Project idea – Fake news spreads like a wildfire and this is a big issue in this era.
You can learn how to distinguish fake news from a real one. You can use supervised learning to implement a model like this. 


In [1]:
import pandas as pd # data processing, CSV file I/O (e.g. pd.read_csv)
import string # special operations on strings
import spacy # language models

from sklearn.model_selection import train_test_split
from sklearn.feature_extraction.text import TfidfVectorizer
from sklearn.linear_model import PassiveAggressiveClassifier
from sklearn.metrics import accuracy_score, confusion_matrix

In [2]:
news=pd.read_csv("/media/gargi/Data/DataSets/news.csv",error_bad_lines=False)

In [3]:
news.shape
news.head()

Unnamed: 0.1,Unnamed: 0,title,text,label
0,8476,You Can Smell Hillary’s Fear,"Daniel Greenfield, a Shillman Journalism Fello...",FAKE
1,10294,Watch The Exact Moment Paul Ryan Committed Pol...,Google Pinterest Digg Linkedin Reddit Stumbleu...,FAKE
2,3608,Kerry to go to Paris in gesture of sympathy,U.S. Secretary of State John F. Kerry said Mon...,REAL
3,10142,Bernie supporters on Twitter erupt in anger ag...,"— Kaydee King (@KaydeeKing) November 9, 2016 T...",FAKE
4,875,The Battle of New York: Why This Primary Matters,It's primary day in New York and front-runners...,REAL


get the labels from the DataFrame

In [4]:
labels=news.label
labels.head()

0    FAKE
1    FAKE
2    REAL
3    FAKE
4    REAL
Name: label, dtype: object

Split the dataset into training and testing sets.

In [5]:
x_train,x_test,y_train,y_test=train_test_split(news['text'], labels, test_size=0.2, random_state=7)

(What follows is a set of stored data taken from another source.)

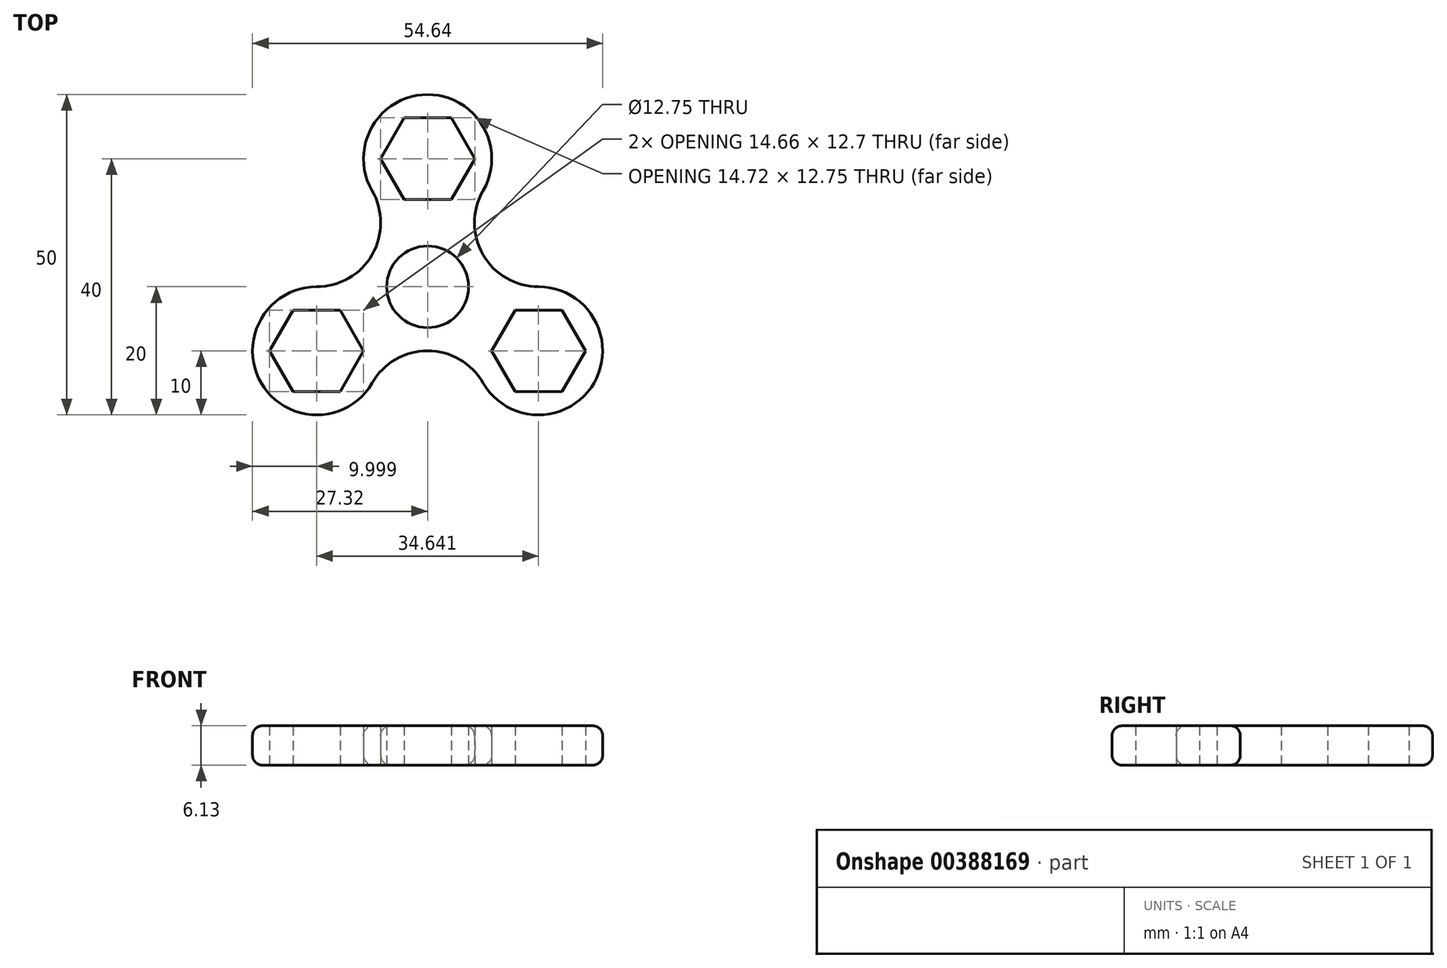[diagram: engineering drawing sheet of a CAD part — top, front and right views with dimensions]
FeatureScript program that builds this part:
annotation { "Feature Type Name" : "Feature", "Feature Type Description" : "" }
export const myFeature = defineFeature(function(context is Context, id is Id, definition is map)
    precondition{}
    {
        {
            var Q0;
            Q0=qCreatedBy(makeId("Top.planeOp"),FACE);
            var sketch = newSketch(context, id + "F0", { "sketchPlane" : qUnion([Q0])});
            skCircle(sketch, "E0", {"center": v(0, -20) * mm, "radius": 6.38 * mm});
            skLineSegment(sketch, "E1.0", {"start": v(-13.65, -23.65) * mm, "end": v(-9.99, -30) * mm});
            skLineSegment(sketch, "E1.1", {"start": v(-9.99, -30) * mm, "end": v(-13.65, -36.35) * mm});
            skLineSegment(sketch, "E1.2", {"start": v(-13.65, -36.35) * mm, "end": v(-20.99, -36.35) * mm});
            skLineSegment(sketch, "E1.3", {"start": v(-20.99, -36.35) * mm, "end": v(-24.65, -30) * mm});
            skLineSegment(sketch, "E1.4", {"start": v(-24.65, -30) * mm, "end": v(-20.99, -23.65) * mm});
            skLineSegment(sketch, "E1.5", {"start": v(-20.99, -23.65) * mm, "end": v(-13.65, -23.65) * mm});
            skPoint(sketch, "E1.0.midPoint", {"position": v(-11.82, -26.83) * mm});
            skLineSegment(sketch, "E2.0", {"start": v(9.99, -30) * mm, "end": v(13.65, -23.65) * mm});
            skLineSegment(sketch, "E2.1", {"start": v(13.65, -23.65) * mm, "end": v(20.99, -23.65) * mm});
            skLineSegment(sketch, "E2.2", {"start": v(20.99, -23.65) * mm, "end": v(24.65, -30) * mm});
            skLineSegment(sketch, "E2.3", {"start": v(24.65, -30) * mm, "end": v(20.99, -36.35) * mm});
            skLineSegment(sketch, "E2.4", {"start": v(20.99, -36.35) * mm, "end": v(13.65, -36.35) * mm});
            skLineSegment(sketch, "E2.5", {"start": v(13.65, -36.35) * mm, "end": v(9.99, -30) * mm});
            skPoint(sketch, "E2.0.midPoint", {"position": v(11.82, -26.83) * mm});
            skLineSegment(sketch, "E3.0", {"start": v(3.68, -6.38) * mm, "end": v(-3.68, -6.38) * mm});
            skLineSegment(sketch, "E3.1", {"start": v(-3.68, -6.38) * mm, "end": v(-7.36, 0) * mm});
            skLineSegment(sketch, "E3.2", {"start": v(-7.36, 0) * mm, "end": v(-3.68, 6.37) * mm});
            skLineSegment(sketch, "E3.3", {"start": v(-3.68, 6.37) * mm, "end": v(3.68, 6.38) * mm});
            skLineSegment(sketch, "E3.4", {"start": v(3.68, 6.38) * mm, "end": v(7.36, 0) * mm});
            skLineSegment(sketch, "E3.5", {"start": v(7.36, 0) * mm, "end": v(3.68, -6.38) * mm});
            skPoint(sketch, "E3.0.midPoint", {"position": v(0, -6.38) * mm});
            skPoint(sketch, "E4.endSnap0", {"position": v(17.32, -23.65) * mm});
            skPoint(sketch, "E5.endSnap0", {"position": v(-17.32, -23.65) * mm});
            skArc(sketch, "E6", {"start": v(8.66, -5) * mm, "mid": v(8.66, -15) * mm, "end": v(17.32, -20) * mm});
            skArc(sketch, "E7", {"start": v(8.66, -35) * mm, "mid": v(0, -30) * mm, "end": v(-8.66, -35) * mm});
            skArc(sketch, "E8", {"start": v(-17.32, -20) * mm, "mid": v(-8.66, -15) * mm, "end": v(-8.66, -5) * mm});
            skLineSegment(sketch, "E9", {"start": v(17.32, -30) * mm, "end": v(25.98, -35) * mm});
            skLineSegment(sketch, "E10", {"start": v(0, 0) * mm, "end": v(0, 10) * mm});
            skPoint(sketch, "E10.endSnap0", {"position": v(0, 6.38) * mm});
            skLineSegment(sketch, "E11", {"start": v(-17.32, -30) * mm, "end": v(-25.98, -35) * mm});
            skArc(sketch, "E12", {"start": v(-17.32, -20) * mm, "mid": v(-25.98, -35) * mm, "end": v(-8.66, -35) * mm});
            skArc(sketch, "E13", {"start": v(8.66, -35) * mm, "mid": v(25.98, -35) * mm, "end": v(17.32, -20) * mm});
            skArc(sketch, "E14", {"start": v(8.66, -5) * mm, "mid": v(0, 10) * mm, "end": v(-8.66, -5) * mm});
            skSolve(sketch);
        }
        {
            var Q0;
            Q0=makeQuery(id+"F0.imprint","IMPRINT",FACE,{"disambiguationData":[TD([[makeQuery(id+"F0.imprint","IMPRINT",EDGE,{"derivedFrom":sQuery(id+"F0.wireOp",EDGE,"E0")}),-1.0]])]});
            extrude(context, id + "F1", {"entities" : qUnion([Q0]), "depth" : 6.12 * mm, "offsetDistance" : 25 * mm});
        }
        {
            var Q0;
            Q0=makeQuery(id+"F1.opExtrude","CAP_EDGE",EDGE,{"disambiguationData":[OSD([sQuery(id+"F0.wireOp",EDGE,"E8")])],"isStart":false});
            var Q1;
            Q1=makeQuery(id+"F1.opExtrude","CAP_EDGE",EDGE,{"disambiguationData":[OSD([sQuery(id+"F0.wireOp",EDGE,"E8")])],"isStart":true});
            fillet(context, id + "F2", {"entities" : qUnion([Q0, Q1]), "radius" : 1.5 * mm, "tangentPropagation" : true, "allowEdgeOverflow" : false});
        }
    });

Initialize a TfidfVectorizer with stop words from the English language. Stop words are the most common words in a language that are to be filtered out before processing the natural language data. And a TfidfVectorizer turns a collection of raw documents into a matrix of TF-IDF features.
now fitting and transforming.

In [6]:
tfidf_vectorizer=TfidfVectorizer(stop_words='english')
tfidf_train=tfidf_vectorizer.fit_transform(x_train) 
tfidf_test=tfidf_vectorizer.transform(x_test)


Next, we’ll initialize a PassiveAggressiveClassifier. This is. We’ll fit this on tfidf_train and y_train.

In [7]:
pac=PassiveAggressiveClassifier(max_iter=50)
pac.fit(tfidf_train,y_train)
#DataFlair - Predict on the test set and calculate accuracy
y_pred=pac.predict(tfidf_test)
score=accuracy_score(y_test,y_pred)
print(f'Accuracy: {round(score*100,2)}%')

Accuracy: 92.74%


In [8]:
confusion_matrix(y_test,y_pred, labels=['FAKE','REAL'])


array([[588,  50],
       [ 42, 587]])

we have 588 true positives, 587 true negatives, 42 false positives, and 50 false negatives.

IN SUMMARY, we learned to detect fake news with Python. We took a political dataset, implemented a TfidfVectorizer, initialized a PassiveAggressiveClassifier, and fitted our model. We ended up obtaining an accuracy of 92.74% in magnitude.Thats all.